A controversy has been raging at GVR for about six weeks over whether GVR has a cash surplus from 2018 available to distribute to the Initiatives Reserve.
Having had a long career as a chief financial officer, I’ve been trying to offer assistance to the Fiscal Affairs Committee in this quest, but have not been allowed to speak at FAC meetings or work sessions. President Charles Sieck’s piece in GVRNow! further confuses the issue. Therefore, I share my understanding of the accounting concepts with the community to promote widespread understanding.
The controversy revolves around the definitions of Net Assets (per the Statement of Financial Position), Change in Net Assets (per the Statement of Activities) and cash. Neither Net Assets nor the Change in Net Assets represents spendable cash.
Net Assets on the Statement of Financial Position (Balance Sheet in the for-profit world) is the current value of all assets owned by the corporation. An increase in Net Assets is not spendable cash. Compare it to your home. Say you bought your house for $200,000 and now it is worth $230,000. You have a gain of $30,000. Can you spend it? No, not unless you sell your house. In the same way, GVR cannot spend the $494,560 that Net Total Assets increased in 2018.
Change in Net Assets on the Statement of Activities is the nonprofit version of profit or loss, which GVR’s Finance Department has been calling surplus or deficit (probably to avoid confusion with the Statement of Financial Position). This is an indication of operating performance according to particular accounting guidelines (GAAP). GVR did have an operating surplus of $495,163. But this is also not spendable cash.

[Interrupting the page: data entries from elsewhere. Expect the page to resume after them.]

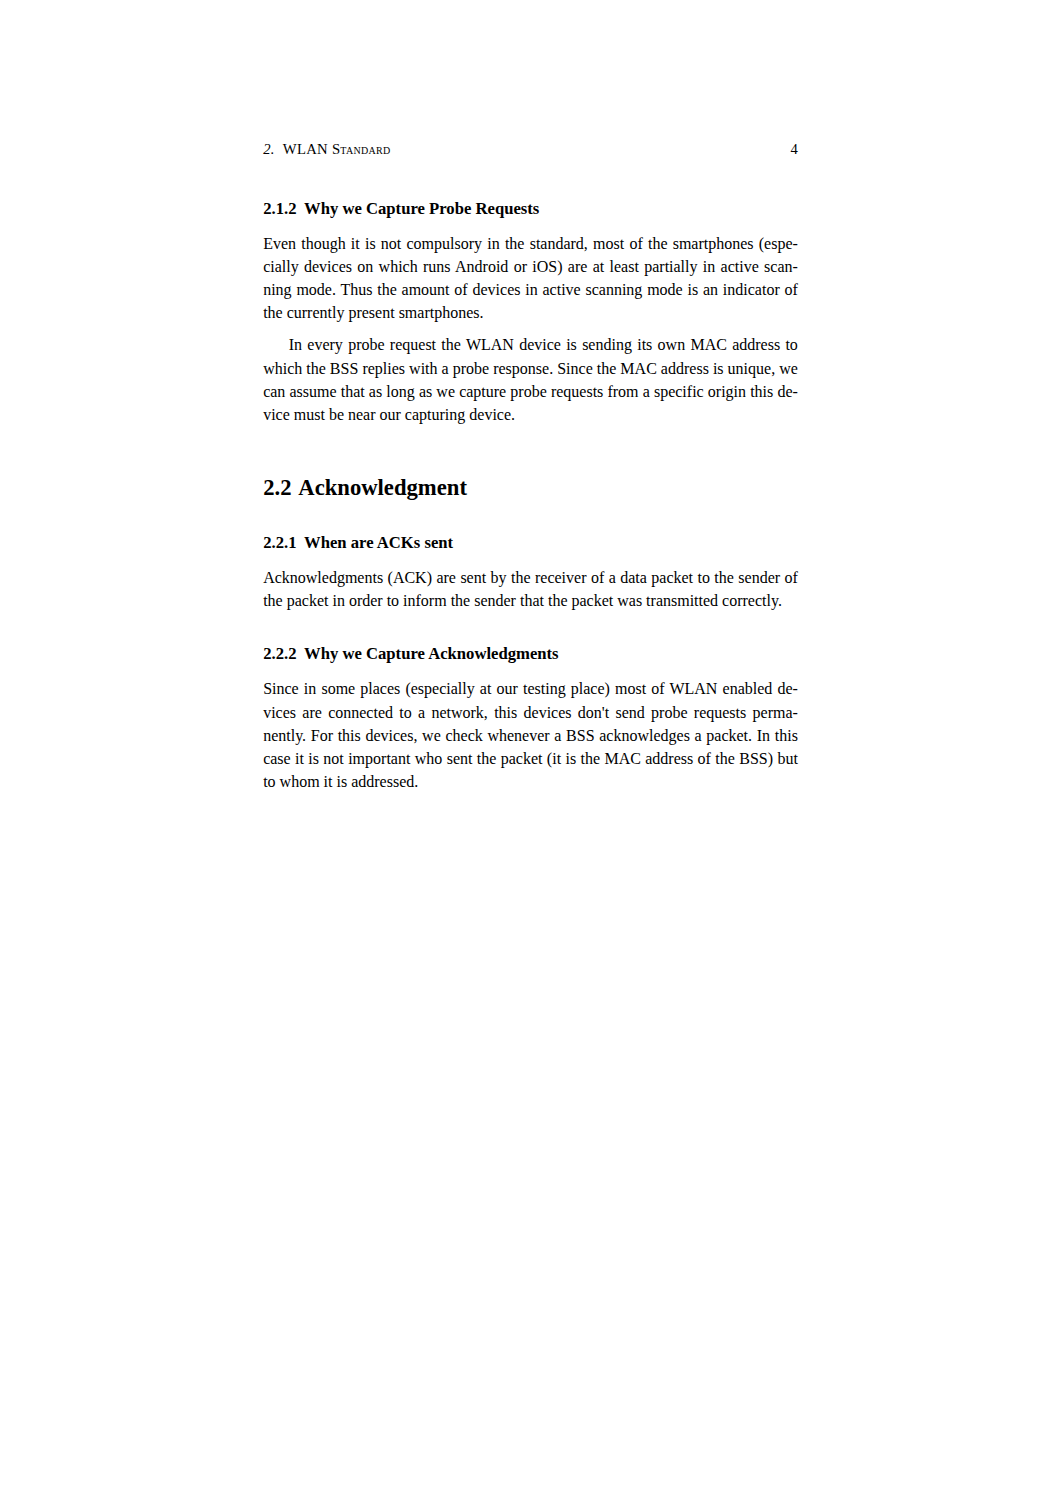2. WLAN Standard
4
2.1.2 Why we Capture Probe Requests
Even though it is not compulsory in the standard, most of the smartphones (especially devices on which runs Android or iOS) are at least partially in active scanning mode. Thus the amount of devices in active scanning mode is an indicator of the currently present smartphones.
In every probe request the WLAN device is sending its own MAC address to which the BSS replies with a probe response. Since the MAC address is unique, we can assume that as long as we capture probe requests from a specific origin this device must be near our capturing device.
2.2 Acknowledgment
2.2.1 When are ACKs sent
Acknowledgments (ACK) are sent by the receiver of a data packet to the sender of the packet in order to inform the sender that the packet was transmitted correctly.
2.2.2 Why we Capture Acknowledgments
Since in some places (especially at our testing place) most of WLAN enabled devices are connected to a network, this devices don't send probe requests permanently. For this devices, we check whenever a BSS acknowledges a packet. In this case it is not important who sent the packet (it is the MAC address of the BSS) but to whom it is addressed.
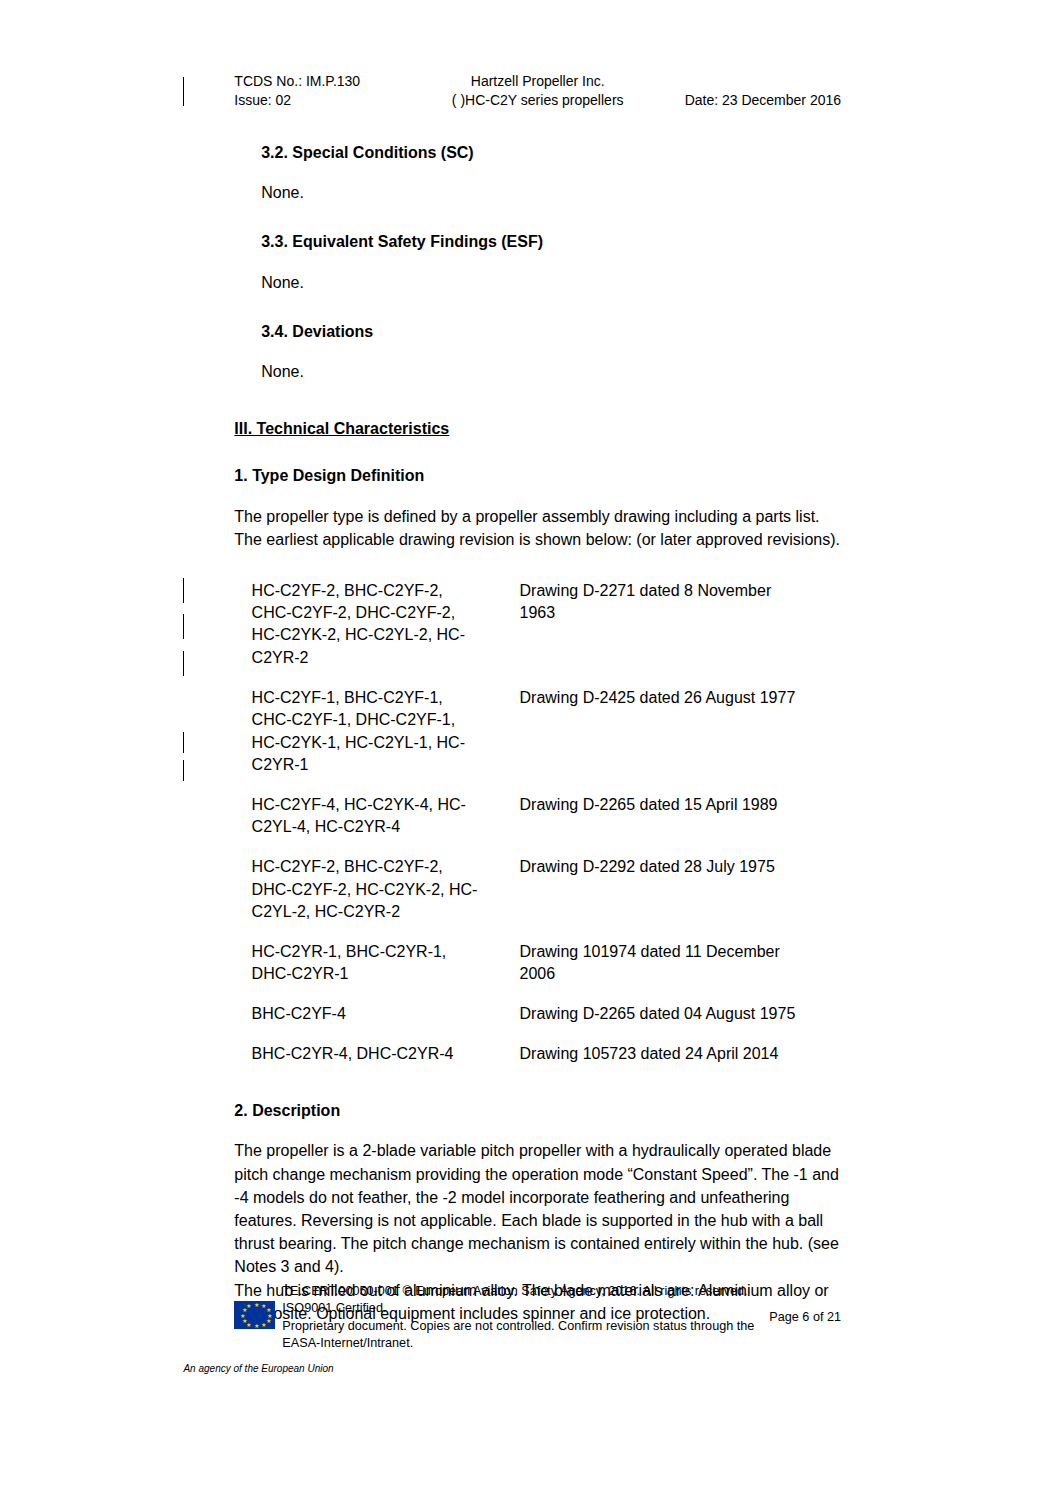| TCDS No.: IM.P.130 Issue: 02 | Hartzell Propeller Inc. ( )HC-C2Y series propellers | Date: 23 December 2016 |
3.2. Special Conditions (SC)
None.
3.3. Equivalent Safety Findings (ESF)
None.
3.4. Deviations
None.
III. Technical Characteristics
1. Type Design Definition
The propeller type is defined by a propeller assembly drawing including a parts list. The earliest applicable drawing revision is shown below: (or later approved revisions).
| HC-C2YF-2, BHC-C2YF-2, CHC-C2YF-2, DHC-C2YF-2, HC-C2YK-2, HC-C2YL-2, HC-C2YR-2 | Drawing D-2271 dated 8 November 1963 |
| HC-C2YF-1, BHC-C2YF-1, CHC-C2YF-1, DHC-C2YF-1, HC-C2YK-1, HC-C2YL-1, HC-C2YR-1 | Drawing D-2425 dated 26 August 1977 |
| HC-C2YF-4, HC-C2YK-4, HC-C2YL-4, HC-C2YR-4 | Drawing D-2265 dated 15 April 1989 |
| HC-C2YF-2, BHC-C2YF-2, DHC-C2YF-2, HC-C2YK-2, HC-C2YL-2, HC-C2YR-2 | Drawing D-2292 dated 28 July 1975 |
| HC-C2YR-1, BHC-C2YR-1, DHC-C2YR-1 | Drawing 101974 dated 11 December 2006 |
| BHC-C2YF-4 | Drawing D-2265 dated 04 August 1975 |
| BHC-C2YR-4, DHC-C2YR-4 | Drawing 105723 dated 24 April 2014 |
2. Description
The propeller is a 2-blade variable pitch propeller with a hydraulically operated blade pitch change mechanism providing the operation mode “Constant Speed”. The -1 and -4 models do not feather, the -2 model incorporate feathering and unfeathering features. Reversing is not applicable. Each blade is supported in the hub with a ball thrust bearing. The pitch change mechanism is contained entirely within the hub. (see Notes 3 and 4).
The hub is milled out of aluminium alloy. The blade materials are: Aluminium alloy or composite. Optional equipment includes spinner and ice protection.
| ★ ★ ★ ★ ★ ★ ★ ★ ★ ★ ★ ★ | TE.CERT.00050-001 © European Aviation Safety Agency, 2016. All rights reserved. ISO9001 Certified. Proprietary document. Copies are not controlled. Confirm revision status through the EASA-Internet/Intranet. | Page 6 of 21 |
An agency of the European Union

In order to find out how much cash was actually left over from 2018, you start with the net surplus and add back depreciation, which is required to be included as an expense on the Statement of Activities but does not use any cash, plus the unrealized loss of $254,464 on investments, which also did not use any cash. (Please note, in 2018 this was a loss, not a gain as in previous years.) This brings the cash surplus subtotal to $2,235,568. But this is still not spendable cash.
Now we have to subtract the money that was spent on asset purchases (they use cash but are reported on the Statement of Financial Position, not the Statement of Activities), $1,414,545, and cash that was transferred to the MR&R Reserve during the year, $940,003 (also on the Statement of Financial Position). Now the net cash is a deficit of $118,980. But there is still more to do! This amount includes investment income of $208,659 which must be subtracted because it is from restricted accounts and the income must be allocated to those accounts.
So, the total net cash is a deficit of $327,639.
That means that GVR spent $327,639 more than it received in 2018. Just as David Webster explained to the Fiscal Affairs Committee. And, I suspect, just as Rich Hill explained to a small subset of the Fiscal Affairs Committee.
The answer is: Yes, GVR’s assets increased by $494,560, and yes, GVR had a $495,163 profit in 2018, and yes, GVR overspent its income by $327,639 and no, there is no money available to be allocated to the Initiatives Reserve account.
If the Board continues to talk about moving nonexistent 2018 cash into a reserve account, or spending money to get yet another explanation of basic accounting principles, members are going to start thinking this whole controversy is not so much a matter of not understanding the financial reports, but defamation of the staff and an attempt to weaken GVR’s financial position.
Nina Campfield is a former GVR board director.